An advance directive, including a health care (medical) power of attorney, has no legal effect unless and until you lack the capacity to make health care decisions or to give consent for care. By expressing your wishes in advance, you help family or friends who might otherwise struggle to decide on their own what you would want done, a point that was amply illustrated by some well-publicized cases where end-of-life decisions could not be made, to the detriment of the patient. Finally, advance directives aren’t just something for old folks. The stakes are actually higher for younger people in that, if tragedy strikes, they might be kept alive for decades in a condition they would not want.

Everyone should consider preparing an advance directive; it can provide comfort to family members at a difficult time. Also (forgive me, but this is a financial commentary), an advance directive can save a lot of money. The cost of keeping someone alive by artificial means can drain a family’s estate particularly if this is not the loved one’s wish.
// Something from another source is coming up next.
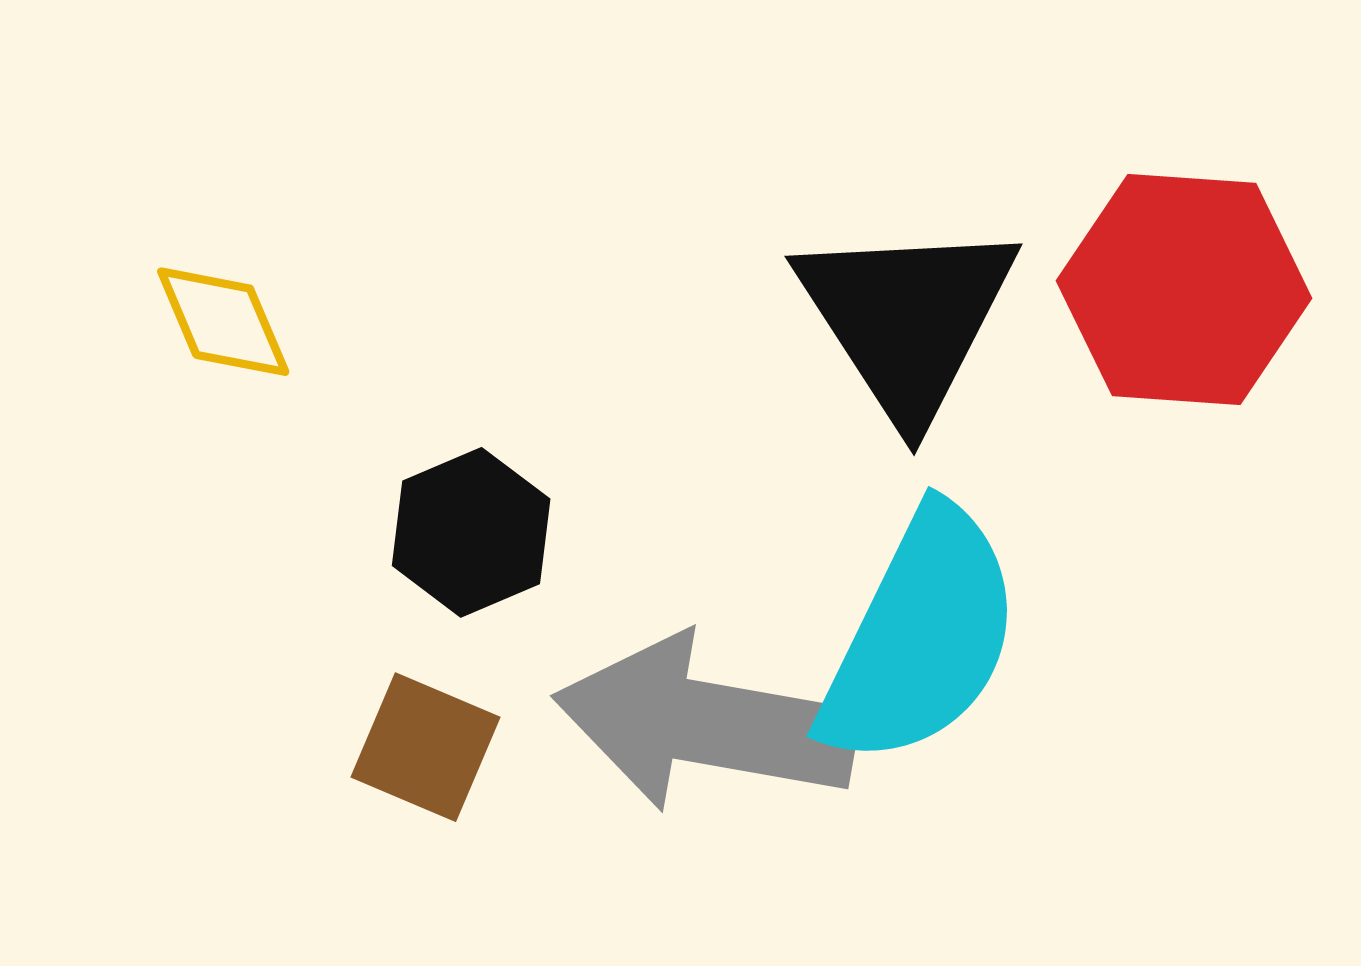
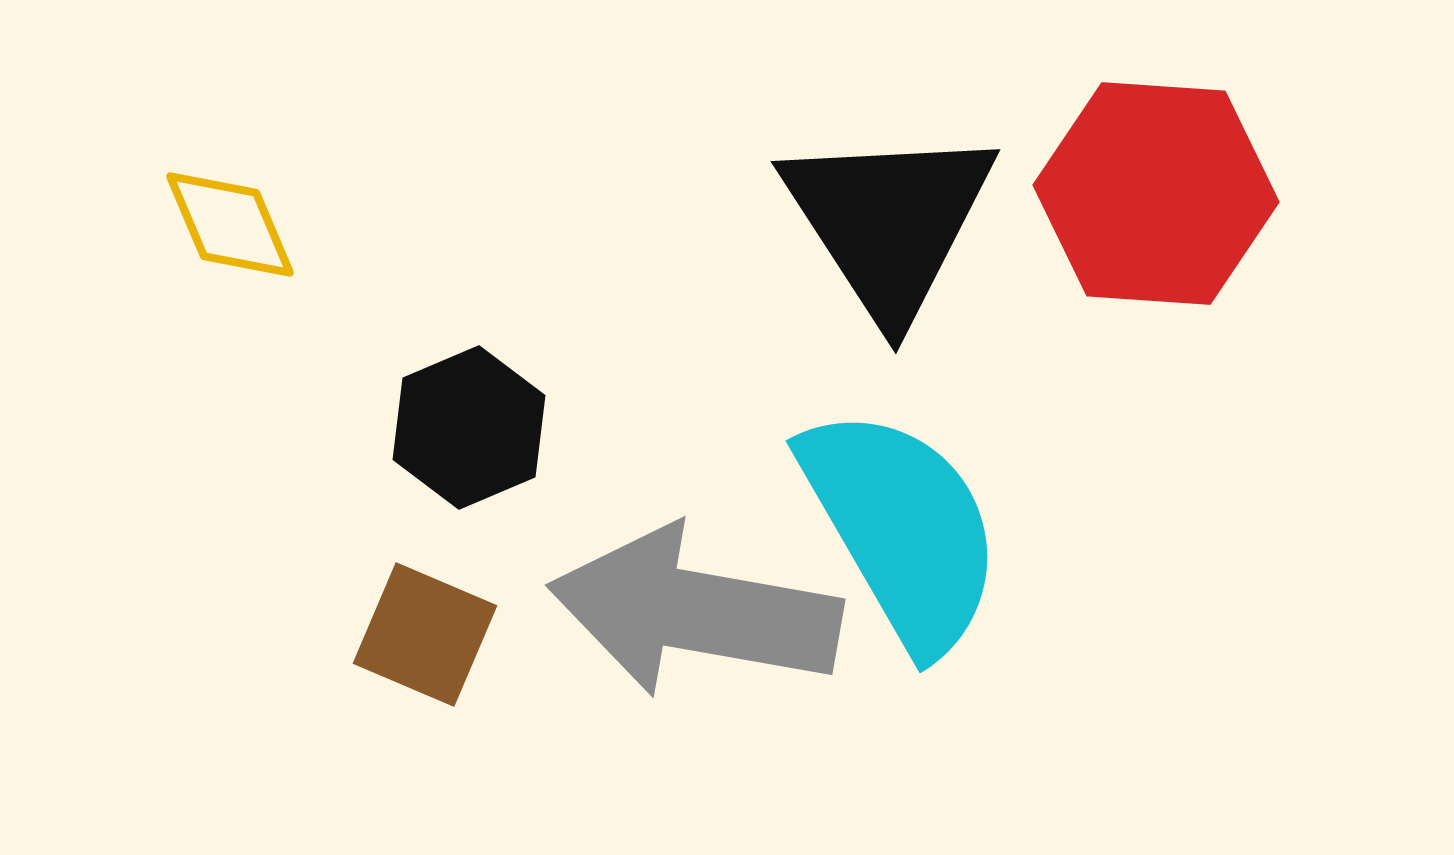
cyan semicircle: (920, 637) -> (902, 529), turned -56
Finally, each state has adopted its own nomenclature for these important directives, so it behooves you to work with an attorney who is familiar with the regulations in your state.

Smart Money Tips

  • Projecting your expected retirement income should be an annual exercise. Your projection helps you measure your progress as well as show what you need to do in the future to close any gap between what you now have available for retirement and what you’ll need. Part of your annual review should be to prepare a separate projection under a “worse case” scenario, in other words, a situation where you may have to retire earlier than you had anticipated or where you earn a lower income in the future than you had planned. Statistics show that about 40% of the workforce retires involuntarily, usually because of unemployment, underemployment, or health problems of the worker or a family member. Such events will certainly affect one’s retirement security, perhaps profoundly. But forewarned is forearmed, so it’s important to look at how your financial outlook will change if, say, you must retire five years earlier than planned or if your income declined by a substantial amount for several years before you would like to retire.
  • A big mortgage is not a big financial advantage. Recently, I have heard a couple of financial commentators urge people to carry as big a mortgage as possible. But the tax breaks for a large mortgage aren’t that compelling, and we all should endeavor to reduce debt rather than maintain it or worse, add to it, particularly as retirement approaches. Always be skeptical of those who urge you to do things that don’t immediately sound sensible. Carrying a lot of debt never made sense in the past and makes even less sense now. 
Food for Thought

It is characteristic of genius to be hopeful and aspiring.
      -Harriet Martineau

Money Can Be Funny

The trend is your friend…until it ends.

Word of the Week

flagitation (fla-ji-TEY-shuhn) – The action of asking or demanding with earnestness or passion.

Origin: From the Latin flagitare meaning “to demand earnestly.” The root word is flag meaning “to burn or blaze,” hence the sense of blazing with passion. The word flagrant is from the same root.

To change the senators’ minds would require intense flagitation and persuasion.